_WHAT IS NEEDED_
Put the data below into a Markdown table with two columns, Row and Line, one line per row, numbered in order, with blank lines left out. Leave the pictures out of the answer.

*** Opening of DATA EXTRACTS ***

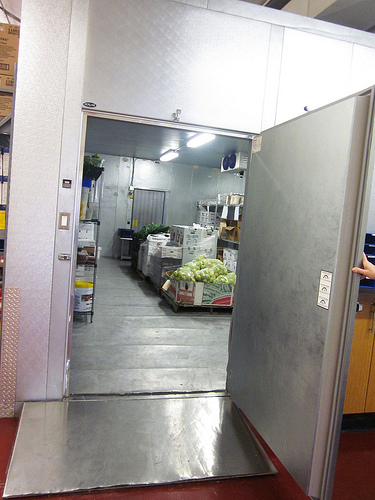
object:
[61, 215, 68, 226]
switch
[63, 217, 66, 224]
white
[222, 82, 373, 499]
door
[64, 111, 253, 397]
cooler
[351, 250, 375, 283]
hand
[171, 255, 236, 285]
apples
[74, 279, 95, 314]
bucket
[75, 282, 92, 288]
yellow lid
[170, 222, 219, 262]
boxes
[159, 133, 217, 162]
light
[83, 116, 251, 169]
ceiling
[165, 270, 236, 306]
box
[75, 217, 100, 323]
shelving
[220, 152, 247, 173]
fan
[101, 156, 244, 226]
wall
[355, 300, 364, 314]
handle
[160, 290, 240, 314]
palette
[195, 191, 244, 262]
shelving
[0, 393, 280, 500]
board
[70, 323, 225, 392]
floor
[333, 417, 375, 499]
floor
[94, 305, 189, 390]
lines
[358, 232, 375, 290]
cabinet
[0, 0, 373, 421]
cooling unit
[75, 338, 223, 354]
seam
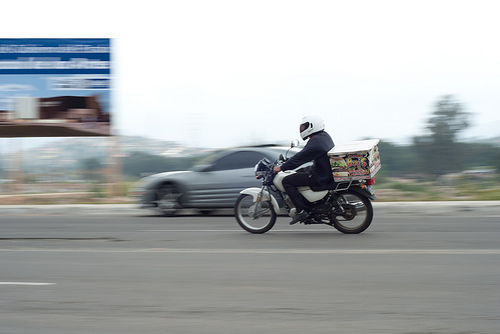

*** Close of DATA EXTRACTS ***

_SOLVED PROBLEM_
| Row | Line |
|---|---|
| 1 | object: |
| 2 | [61, 215, 68, 226] |
| 3 | switch |
| 4 | [63, 217, 66, 224] |
| 5 | white |
| 6 | [222, 82, 373, 499] |
| 7 | door |
| 8 | [64, 111, 253, 397] |
| 9 | cooler |
| 10 | [351, 250, 375, 283] |
| 11 | hand |
| 12 | [171, 255, 236, 285] |
| 13 | apples |
| 14 | [74, 279, 95, 314] |
| 15 | bucket |
| 16 | [75, 282, 92, 288] |
| 17 | yellow lid |
| 18 | [170, 222, 219, 262] |
| 19 | boxes |
| 20 | [159, 133, 217, 162] |
| 21 | light |
| 22 | [83, 116, 251, 169] |
| 23 | ceiling |
| 24 | [165, 270, 236, 306] |
| 25 | box |
| 26 | [75, 217, 100, 323] |
| 27 | shelving |
| 28 | [220, 152, 247, 173] |
| 29 | fan |
| 30 | [101, 156, 244, 226] |
| 31 | wall |
| 32 | [355, 300, 364, 314] |
| 33 | handle |
| 34 | [160, 290, 240, 314] |
| 35 | palette |
| 36 | [195, 191, 244, 262] |
| 37 | shelving |
| 38 | [0, 393, 280, 500] |
| 39 | board |
| 40 | [70, 323, 225, 392] |
| 41 | floor |
| 42 | [333, 417, 375, 499] |
| 43 | floor |
| 44 | [94, 305, 189, 390] |
| 45 | lines |
| 46 | [358, 232, 375, 290] |
| 47 | cabinet |
| 48 | [0, 0, 373, 421] |
| 49 | cooling unit |
| 50 | [75, 338, 223, 354] |
| 51 | seam |